Skip to content
New issue

Have a question about this project? Sign up for a free GitHub account to open an issue and contact its maintainers and the community.

By clicking “Sign up for GitHub”, you agree to our terms of service and privacy statement. We’ll occasionally send you account related emails.

Already on GitHub? Sign in to your account

Remove the beam search generator #38

Closed
geroale opened this issue Mar 1, 2018 · 2 comments
Closed

Remove the beam search generator #38

geroale opened this issue Mar 1, 2018 · 2 comments

Comments

@geroale
Copy link

geroale commented Mar 1, 2018

Hi @pender , first of all, thank you so much for your repo. I found it really helpful for learning about RNNs, the code is enough clear, the model based on reddit well trained and everything is cool.

I have only one curiosity: is it possible to generate the answer instantly from the model, without the char after char generation?
I think that I have understand that this generation effect is in the beam search generator but I can't fully get how it works.
It would be great if the model could write the answer in one instant, or add a parameter by which the user can decide what type of generation use.

=-=-=

_Complete the following_.
A – In the GitHub issue about removing the beam search generator, which part of the code does the poster believe produces the character-after-character generation effect?
B – Continue the GitHub issue about the beam search generator from the point where it stops.

_Provided records_.
=-=-=

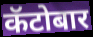
कॅटोबार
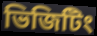
ভিজিটিং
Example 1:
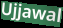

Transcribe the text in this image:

Ujjawal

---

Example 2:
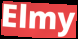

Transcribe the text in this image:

Elmy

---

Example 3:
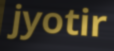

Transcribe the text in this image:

jyotir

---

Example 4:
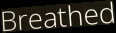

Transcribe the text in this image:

Breathed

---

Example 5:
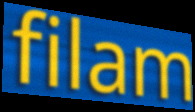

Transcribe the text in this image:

filam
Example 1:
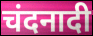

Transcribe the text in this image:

चंदनादी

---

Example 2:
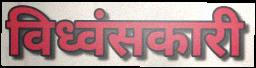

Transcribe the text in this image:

विध्वंसकारी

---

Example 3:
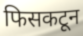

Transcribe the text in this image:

फिसकटून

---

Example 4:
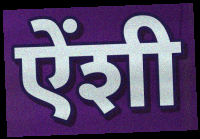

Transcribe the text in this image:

ऐंशी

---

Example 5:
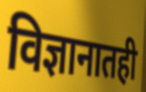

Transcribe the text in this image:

विज्ञानातही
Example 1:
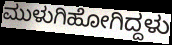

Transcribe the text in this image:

ಮುಳುಗಿಹೋಗಿದ್ದಳು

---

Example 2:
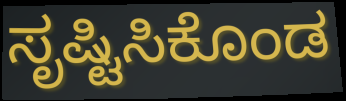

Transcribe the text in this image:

=-=-=

_Answers for the tasks_.
A – The beam search generator.

B –
Thanks for your work and everything.
Alessandro.

@pender
Copy link
Owner

pender commented Mar 2, 2018

Hi Alessandro, generation for this type of model has to occur one character at a time, because each character is chosen based on all of the previous characters. You can disable beam search by typing "--beam_width 1" during chat, which will make generation faster (and much worse), but it will still choose one character at a time.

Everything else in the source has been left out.